Give them a little TLC
A seasonal shift in the weather can affect pets’ health just as it does humans, especially as they get older. Make sure to protect them from the shock of rapidly cooling days and nights, and if they have arthritis, watch for limping or other signs it could be flaring up. Joint supplements with glucosamine could help them feel more comfortable and able to move and play.
Keep their treats healthy
Halloween and Thanksgiving are fabulously fun holidays, and you’ll probably want to get your pet in on the fun, but don’t let them get into the “people” food, especially sweets with sugar, chocolate or artificial sweeteners — xylitol is the big one to watch out for. Some nonprocessed meats and vegetables would be OK in small amounts, but it’s usually simpler to just draw a thick line between what they eat and what humans eat during busy holiday events.
Ticks are thought of as mainly a summer menace but can be found year-round, so don’t ease up on flea and tick treatments and continue to check your dogs and cats for these parasites, which can thrive in piles of dead leaves, when they come back inside.
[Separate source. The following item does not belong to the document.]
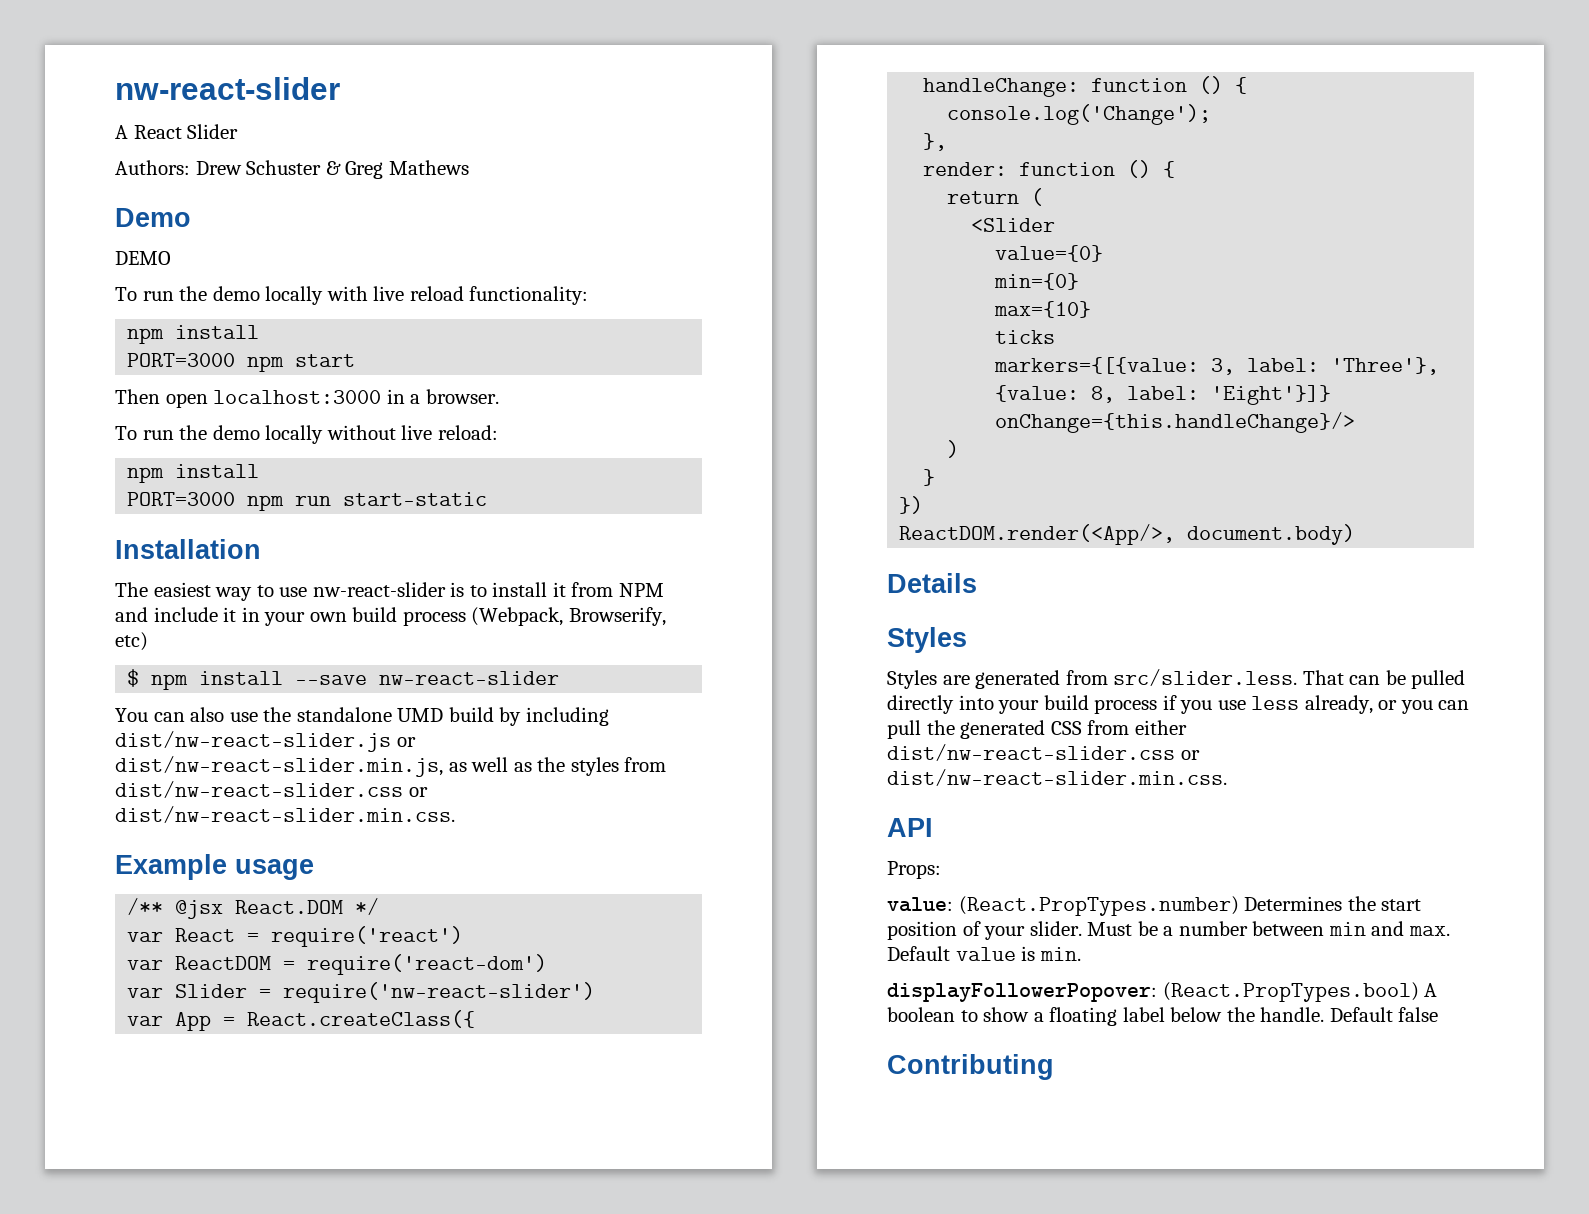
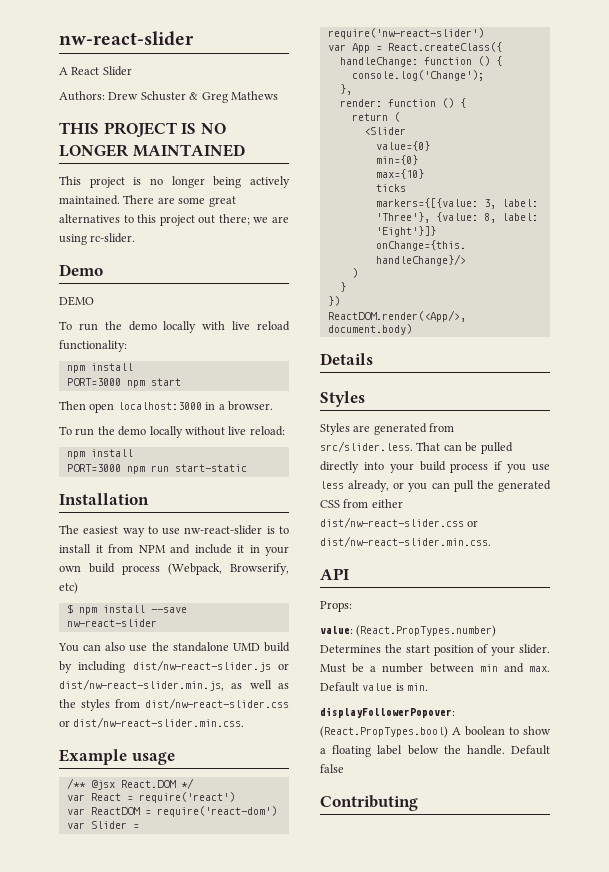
(469, 167) none -> [59,122,226,138] [59,144,245,157] [59,176,290,188] [59,195,236,207] [59,214,290,226] [59,233,136,245] // THIS PROJECT IS NO LONGER MAINTAINED // This project is no longer being actively maintained. There are some great alternatives to this project out there; we are using rc-slider.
Beware of cold-weather poisons
Dropping temperatures can drive rodents and other vermin indoors to seek warmth, so the chemicals and traps people use to keep them at bay are more likely to be in the environment. Pets can die from ingesting rodenticides, so if you must use them be very cautious with handling and storage.
Look out for antifreeze
Drivers are beginning to guard their vehicles against extreme temperatures, which means antifreeze is more likely to be found in driveways and pans. It usually contains ethylene glycol, a sweet-smelling fluid that can cause kidney failure and death with a few ounces or less, depending on your pet’s size. Clean up any home spills immediately and keep your pets far away from possible puddles anywhere else. There are less toxic alternatives that do not contain ethylene glycol, so consider switching to one of these products.